An Evolution-based Model of Causation that Accounts for the Gompertz Pattern of Mortality, Including Some New Results on the Asymptotic Behavior of the Minimum of Time-to-Event Random Variables

Gilberto Levy
Bruce Levin, Columbia University

Abstract

The most widely applied statistical model for mortality in demography and gerontology has been the Gompertz model, describing an exponential relation between age-specific mortality rates and age.
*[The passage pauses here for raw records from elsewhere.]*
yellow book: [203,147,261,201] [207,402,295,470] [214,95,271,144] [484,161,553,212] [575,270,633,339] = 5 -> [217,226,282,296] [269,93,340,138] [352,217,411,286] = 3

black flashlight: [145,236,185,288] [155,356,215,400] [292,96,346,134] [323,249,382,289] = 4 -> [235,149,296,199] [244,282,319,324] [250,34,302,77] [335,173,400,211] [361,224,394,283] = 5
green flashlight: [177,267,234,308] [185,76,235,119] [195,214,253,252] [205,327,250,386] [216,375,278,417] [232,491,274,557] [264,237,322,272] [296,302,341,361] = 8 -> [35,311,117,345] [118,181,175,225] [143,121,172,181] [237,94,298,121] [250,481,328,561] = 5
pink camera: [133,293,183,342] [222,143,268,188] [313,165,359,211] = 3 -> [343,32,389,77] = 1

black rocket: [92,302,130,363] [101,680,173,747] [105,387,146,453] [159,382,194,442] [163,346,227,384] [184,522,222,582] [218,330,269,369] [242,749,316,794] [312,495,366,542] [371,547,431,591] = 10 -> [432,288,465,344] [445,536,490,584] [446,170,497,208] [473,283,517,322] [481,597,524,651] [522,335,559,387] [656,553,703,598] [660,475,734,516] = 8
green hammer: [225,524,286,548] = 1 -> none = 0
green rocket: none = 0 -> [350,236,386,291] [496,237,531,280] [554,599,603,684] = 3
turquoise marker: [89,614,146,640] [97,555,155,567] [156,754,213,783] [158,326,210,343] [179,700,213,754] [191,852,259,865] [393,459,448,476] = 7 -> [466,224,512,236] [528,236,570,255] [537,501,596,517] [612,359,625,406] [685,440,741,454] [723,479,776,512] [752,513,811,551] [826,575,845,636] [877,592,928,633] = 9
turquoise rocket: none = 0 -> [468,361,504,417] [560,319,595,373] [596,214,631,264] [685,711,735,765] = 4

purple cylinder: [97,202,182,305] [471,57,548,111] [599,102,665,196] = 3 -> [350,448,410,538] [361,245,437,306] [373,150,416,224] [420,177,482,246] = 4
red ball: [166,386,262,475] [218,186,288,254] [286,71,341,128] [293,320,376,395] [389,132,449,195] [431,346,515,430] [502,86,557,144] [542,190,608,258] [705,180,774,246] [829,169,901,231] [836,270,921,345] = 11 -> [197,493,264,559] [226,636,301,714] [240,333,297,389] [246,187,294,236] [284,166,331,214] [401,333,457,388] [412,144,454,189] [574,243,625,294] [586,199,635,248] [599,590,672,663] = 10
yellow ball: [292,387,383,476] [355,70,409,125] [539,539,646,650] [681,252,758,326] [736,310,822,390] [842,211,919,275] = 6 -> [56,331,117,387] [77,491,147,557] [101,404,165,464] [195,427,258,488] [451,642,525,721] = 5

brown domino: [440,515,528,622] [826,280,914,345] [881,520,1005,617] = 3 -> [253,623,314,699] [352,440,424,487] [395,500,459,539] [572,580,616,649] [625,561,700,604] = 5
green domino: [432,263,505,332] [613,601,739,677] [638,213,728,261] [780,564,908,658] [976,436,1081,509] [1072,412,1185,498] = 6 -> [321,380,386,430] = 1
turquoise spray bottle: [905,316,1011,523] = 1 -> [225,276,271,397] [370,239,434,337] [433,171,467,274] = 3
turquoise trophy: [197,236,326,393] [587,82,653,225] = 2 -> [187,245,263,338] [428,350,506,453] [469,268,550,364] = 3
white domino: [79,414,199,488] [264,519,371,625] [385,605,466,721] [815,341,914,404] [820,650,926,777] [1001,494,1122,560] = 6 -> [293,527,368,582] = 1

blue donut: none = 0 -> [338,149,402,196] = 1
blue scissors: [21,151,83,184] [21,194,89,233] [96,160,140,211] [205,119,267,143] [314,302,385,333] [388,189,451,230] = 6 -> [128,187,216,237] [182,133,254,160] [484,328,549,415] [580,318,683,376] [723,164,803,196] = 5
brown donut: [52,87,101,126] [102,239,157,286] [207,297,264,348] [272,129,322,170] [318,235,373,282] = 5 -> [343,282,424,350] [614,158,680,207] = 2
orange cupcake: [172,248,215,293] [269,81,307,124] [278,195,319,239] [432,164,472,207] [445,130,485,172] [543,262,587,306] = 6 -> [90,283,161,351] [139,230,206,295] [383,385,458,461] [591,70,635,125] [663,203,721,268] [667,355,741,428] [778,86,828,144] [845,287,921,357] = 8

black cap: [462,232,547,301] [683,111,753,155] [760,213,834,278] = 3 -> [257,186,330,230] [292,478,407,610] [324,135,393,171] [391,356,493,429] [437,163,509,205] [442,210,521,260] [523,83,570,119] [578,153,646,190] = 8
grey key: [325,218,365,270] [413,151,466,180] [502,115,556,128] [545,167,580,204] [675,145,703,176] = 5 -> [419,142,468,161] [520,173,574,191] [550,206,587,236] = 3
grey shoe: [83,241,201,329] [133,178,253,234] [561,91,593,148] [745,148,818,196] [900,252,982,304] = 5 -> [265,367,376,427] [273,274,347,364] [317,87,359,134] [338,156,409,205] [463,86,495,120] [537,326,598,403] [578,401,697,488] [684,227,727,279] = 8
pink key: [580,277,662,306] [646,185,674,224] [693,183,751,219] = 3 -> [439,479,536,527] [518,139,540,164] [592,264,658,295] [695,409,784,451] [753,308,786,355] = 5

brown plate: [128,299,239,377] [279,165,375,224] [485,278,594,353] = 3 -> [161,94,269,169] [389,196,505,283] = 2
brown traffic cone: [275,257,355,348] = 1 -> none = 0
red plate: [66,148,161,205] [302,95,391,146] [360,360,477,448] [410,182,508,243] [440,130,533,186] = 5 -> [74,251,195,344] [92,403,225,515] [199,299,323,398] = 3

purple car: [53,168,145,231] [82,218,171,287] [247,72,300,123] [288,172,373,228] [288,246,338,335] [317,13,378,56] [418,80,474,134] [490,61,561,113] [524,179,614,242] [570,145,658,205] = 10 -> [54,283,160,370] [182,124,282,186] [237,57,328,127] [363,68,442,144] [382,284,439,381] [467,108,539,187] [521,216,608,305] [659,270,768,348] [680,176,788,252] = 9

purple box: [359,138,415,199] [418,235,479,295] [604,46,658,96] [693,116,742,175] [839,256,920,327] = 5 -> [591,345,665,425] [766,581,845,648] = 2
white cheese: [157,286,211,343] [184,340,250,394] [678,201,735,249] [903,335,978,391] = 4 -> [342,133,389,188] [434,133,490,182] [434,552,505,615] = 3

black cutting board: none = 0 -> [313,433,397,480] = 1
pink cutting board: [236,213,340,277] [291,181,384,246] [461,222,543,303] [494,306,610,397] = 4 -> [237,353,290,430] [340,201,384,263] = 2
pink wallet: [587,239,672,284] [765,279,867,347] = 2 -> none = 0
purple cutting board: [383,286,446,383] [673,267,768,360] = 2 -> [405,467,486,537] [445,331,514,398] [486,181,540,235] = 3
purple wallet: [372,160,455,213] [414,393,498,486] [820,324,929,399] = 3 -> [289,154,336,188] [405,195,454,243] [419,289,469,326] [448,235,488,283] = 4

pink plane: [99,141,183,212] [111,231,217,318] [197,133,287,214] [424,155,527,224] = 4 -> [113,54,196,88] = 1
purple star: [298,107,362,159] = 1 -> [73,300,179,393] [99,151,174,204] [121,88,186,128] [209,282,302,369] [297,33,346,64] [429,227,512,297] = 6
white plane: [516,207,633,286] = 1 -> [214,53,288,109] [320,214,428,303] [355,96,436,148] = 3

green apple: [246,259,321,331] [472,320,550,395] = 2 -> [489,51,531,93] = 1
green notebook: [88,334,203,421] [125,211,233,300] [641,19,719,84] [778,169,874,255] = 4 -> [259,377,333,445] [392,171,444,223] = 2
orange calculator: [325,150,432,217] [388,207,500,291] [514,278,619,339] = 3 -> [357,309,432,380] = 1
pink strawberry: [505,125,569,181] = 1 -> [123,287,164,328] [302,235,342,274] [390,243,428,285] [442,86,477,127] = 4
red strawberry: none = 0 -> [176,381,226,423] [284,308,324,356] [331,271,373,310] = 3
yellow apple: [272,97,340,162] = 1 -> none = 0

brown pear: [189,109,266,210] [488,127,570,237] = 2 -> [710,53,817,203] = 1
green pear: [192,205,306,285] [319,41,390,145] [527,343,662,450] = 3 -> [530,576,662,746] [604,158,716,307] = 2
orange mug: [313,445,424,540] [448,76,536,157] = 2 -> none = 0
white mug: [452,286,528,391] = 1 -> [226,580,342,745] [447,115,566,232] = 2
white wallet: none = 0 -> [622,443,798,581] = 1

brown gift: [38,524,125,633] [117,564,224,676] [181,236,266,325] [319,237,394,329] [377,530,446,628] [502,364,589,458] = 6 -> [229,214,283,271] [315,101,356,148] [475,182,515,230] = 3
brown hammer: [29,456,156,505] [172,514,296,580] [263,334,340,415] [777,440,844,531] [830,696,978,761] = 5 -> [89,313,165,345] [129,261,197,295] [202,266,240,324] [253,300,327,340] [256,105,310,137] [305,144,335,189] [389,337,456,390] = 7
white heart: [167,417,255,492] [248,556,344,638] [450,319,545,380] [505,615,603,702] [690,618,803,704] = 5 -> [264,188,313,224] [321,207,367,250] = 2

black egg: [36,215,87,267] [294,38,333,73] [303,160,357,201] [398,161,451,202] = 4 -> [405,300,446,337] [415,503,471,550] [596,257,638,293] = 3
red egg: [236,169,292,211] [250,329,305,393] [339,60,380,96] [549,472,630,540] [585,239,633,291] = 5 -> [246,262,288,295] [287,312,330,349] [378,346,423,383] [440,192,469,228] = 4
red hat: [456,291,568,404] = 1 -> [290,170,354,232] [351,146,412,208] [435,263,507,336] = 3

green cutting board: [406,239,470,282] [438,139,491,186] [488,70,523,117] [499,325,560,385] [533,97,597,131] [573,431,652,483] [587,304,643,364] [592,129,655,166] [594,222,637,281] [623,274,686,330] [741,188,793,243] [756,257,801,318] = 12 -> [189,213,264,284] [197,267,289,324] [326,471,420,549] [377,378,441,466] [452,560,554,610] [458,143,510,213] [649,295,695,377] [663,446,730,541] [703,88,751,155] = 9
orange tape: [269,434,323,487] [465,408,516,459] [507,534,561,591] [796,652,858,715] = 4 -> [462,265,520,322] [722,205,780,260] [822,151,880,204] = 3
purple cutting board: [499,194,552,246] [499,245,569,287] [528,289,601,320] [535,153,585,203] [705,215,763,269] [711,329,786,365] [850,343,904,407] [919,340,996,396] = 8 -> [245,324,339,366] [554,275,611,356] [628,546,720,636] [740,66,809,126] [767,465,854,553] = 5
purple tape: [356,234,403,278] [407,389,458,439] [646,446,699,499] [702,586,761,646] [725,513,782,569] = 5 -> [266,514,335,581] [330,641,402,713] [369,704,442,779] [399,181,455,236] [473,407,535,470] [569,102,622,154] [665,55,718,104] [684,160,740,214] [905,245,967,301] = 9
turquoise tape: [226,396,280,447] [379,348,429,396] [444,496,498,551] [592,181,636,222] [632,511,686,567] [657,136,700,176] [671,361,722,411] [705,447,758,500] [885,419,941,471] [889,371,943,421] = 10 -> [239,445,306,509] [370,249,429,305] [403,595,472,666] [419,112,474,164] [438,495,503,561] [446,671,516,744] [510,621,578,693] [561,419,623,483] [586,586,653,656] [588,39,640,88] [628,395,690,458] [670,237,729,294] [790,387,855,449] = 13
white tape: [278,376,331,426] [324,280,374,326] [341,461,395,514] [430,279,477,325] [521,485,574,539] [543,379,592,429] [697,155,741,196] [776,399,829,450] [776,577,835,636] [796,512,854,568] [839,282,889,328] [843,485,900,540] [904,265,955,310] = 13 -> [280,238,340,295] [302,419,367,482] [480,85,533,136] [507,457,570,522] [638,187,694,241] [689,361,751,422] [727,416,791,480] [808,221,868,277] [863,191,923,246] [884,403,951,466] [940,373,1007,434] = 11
However, there is no satisfactory account based on biological principles of its relatively good fit to human mortality data, for deaths occurring between about 10-15 and 90 years old. The evolutionary theory of aging currently provides the fundamental concepts about the biological aging process that have been lacking in most accounts of the Gompertz pattern of mortality. In this report, we first offer an account of the Gompertz pattern of mortality through the statistical theory of extreme values and biological evolution. This involves some original results on the asymptotic behavior of the minimum of time-to-event random variables. Second, we establish the boundaries on the extent to which the argument for Gompertzian mortality on evolutionary grounds is valid. These boundaries refer to the types of causes of death (excluding deaths caused by extrinsic or accidental factors) and the range of ages at death (excluding deaths occurring in neonatal and infant years as well as late life). Third, we consider departures from the Gompertz model, which lead us to the notion that the Gompertz equation reflects some underlying biological truth, but departures from the model emerge from the action of environmental factors. To address that, we finally develop the sufficient and component causes model of causation in epidemiology into an evolution-based model of causation. This model of causation will play an essential role in a following article in creating a framework and providing a motivation for a survival mixture model of the Gompertz and Weibull distributions for the description of human mortality, from which an index of aging-relatedness will naturally emerge.